The CIA deliberately misled Congress and the White House about the value of the intelligence its interrogators were gathering, the report concluded.

But Cheney did not mince his words in rejecting that.

"The report's full of crap, excuse me. I said hooey yesterday - let me use the real word," he thundered.

The investigation was "deeply flawed" and "didn't bother to interview key people involved in the program," he said.

According to the 500-page declassified summary of the Senate Intelligence Committee's findings, the first CIA briefing with Bush on the interrogation techniques was on April 8, 2006.

Some of the prisoners - including Abu Zubaydah, allegedly Osama Bin Laden's right-hand man, and Abd al-Rahim al-Nashiri, who allegedly led Al-Qaeda operations in the Gulf - were subjected to the torture starting in 2002, it said.

China and Iran, whose own human rights records have often been criticised by Washington, denounced the abuses - but so did Germany and the new pro-US leader of Afghanistan.

"Such a gross violation of our liberal, democratic values must not happen again," German foreign minister Frank-Walter Steinmeier said, reflecting the embarrassment of Washington's European allies.

America's great power rival China - often on the end of US censure for its rights record - was equally unimpressed.

"We believe the US side should reflect upon itself, correct its ways and earnestly respect and abide by the rules of international conventions," Chinese foreign ministry spokesman Hong Lei said.

Iran's supreme leader Ayatollah Ali Khamenei took to Twitter to declare the United States a "symbol of tyranny against humanity" - not just in the CIA torture program but in domestic law enforcement.

The United Nations said the program violated international law and basic human rights, and British-based advocacy group CAGE demanded criminal proceedings.

Around the world, human rights bodies demanded that current US President Barack Obama - who halted the torture but has not gone after the perpetrators - take legal action.

In Washington, a senior official told reporters that nothing in the Senate Intelligence Committee report would change a decision not to prosecute.

The report, released by Democratic committee chair Dianne Feinstein over the objections of some of her Republican colleagues, said CIA torture had been more brutal than previously acknowledged.

It was also badly supervised and ineffective, it found.

"No nation is perfect," Obama said. "But one of the strengths that makes America exceptional is our willingness to openly confront our past, face our imperfections, make changes and do better."

Russia: Torture report 'shocking'

Russia has called the damning report "shocking" and urged global pressure to force Washington to release still-classified details on rights violations.

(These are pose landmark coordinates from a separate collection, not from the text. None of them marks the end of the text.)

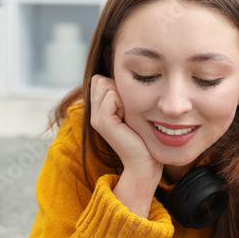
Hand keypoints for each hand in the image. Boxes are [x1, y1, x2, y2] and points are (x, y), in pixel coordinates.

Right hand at [89, 75, 161, 216]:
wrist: (145, 161)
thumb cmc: (143, 136)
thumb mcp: (131, 111)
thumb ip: (121, 95)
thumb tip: (119, 76)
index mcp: (99, 110)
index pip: (99, 80)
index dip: (116, 86)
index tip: (127, 106)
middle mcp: (93, 114)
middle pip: (100, 80)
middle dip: (118, 88)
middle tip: (128, 111)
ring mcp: (96, 118)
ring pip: (104, 85)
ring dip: (122, 95)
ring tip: (128, 115)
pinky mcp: (103, 122)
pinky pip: (111, 96)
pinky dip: (123, 102)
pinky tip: (128, 118)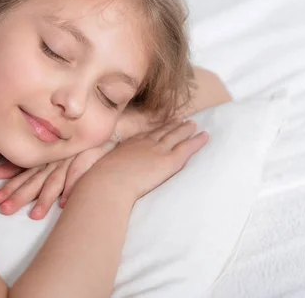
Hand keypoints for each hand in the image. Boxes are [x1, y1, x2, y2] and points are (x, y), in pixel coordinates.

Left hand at [0, 139, 117, 219]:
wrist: (116, 129)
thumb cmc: (85, 144)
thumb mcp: (60, 150)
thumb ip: (42, 162)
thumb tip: (17, 176)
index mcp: (47, 156)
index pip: (23, 167)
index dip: (6, 176)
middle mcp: (56, 158)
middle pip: (34, 178)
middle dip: (18, 193)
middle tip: (2, 208)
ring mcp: (72, 160)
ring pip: (55, 181)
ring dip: (44, 199)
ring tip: (34, 216)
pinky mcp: (89, 161)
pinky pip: (79, 176)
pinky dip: (72, 189)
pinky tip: (65, 204)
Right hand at [88, 119, 208, 200]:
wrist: (108, 183)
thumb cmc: (100, 182)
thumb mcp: (101, 172)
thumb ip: (105, 171)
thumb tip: (99, 178)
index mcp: (127, 146)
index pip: (144, 136)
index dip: (154, 130)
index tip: (160, 126)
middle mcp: (143, 144)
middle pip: (161, 132)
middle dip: (171, 126)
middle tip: (180, 120)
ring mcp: (156, 150)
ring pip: (175, 136)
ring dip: (185, 129)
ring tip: (193, 124)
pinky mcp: (169, 161)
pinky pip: (187, 148)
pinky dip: (197, 141)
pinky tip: (206, 136)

Russia, which has always bristled at what it sees as Washington's incessant attempts to lecture Moscow on human rights, seized on the latest opportunity to say the Kremlin's former Cold War foe and its allies were no models of democracy.

A searing US Senate Intelligence Committee report released Tuesday said the CIA's interrogation of al-Qaeda suspects was far more brutal than acknowledged and did not produce useful intelligence.

"Its contents are shocking," the Russian foreign ministry's human rights envoy Konstantin Dolgov said, referring to the report.

"The published data is the latest proof of crude systemic violations of human rights by US authorities," he said in a statement.

"Such a state of affairs does not mesh with the United States' claims to the title of a 'paragon of democracy," Dolgov said. "This is far from the reality."

Dolgov also called for a probe into the role of other governments that allowed the CIA to run secret prisons on their territory.

The call appeared to be a thinly veiled jab at countries such as Poland whose former president Aleksander Kwasniewski acknowledged for the first time on Wednesday that his country hosted a secret US jail.

Since the outbreak of the confrontation between Russia and the West over Ukraine, Poland has been one of the Kremlin's most vocal critics.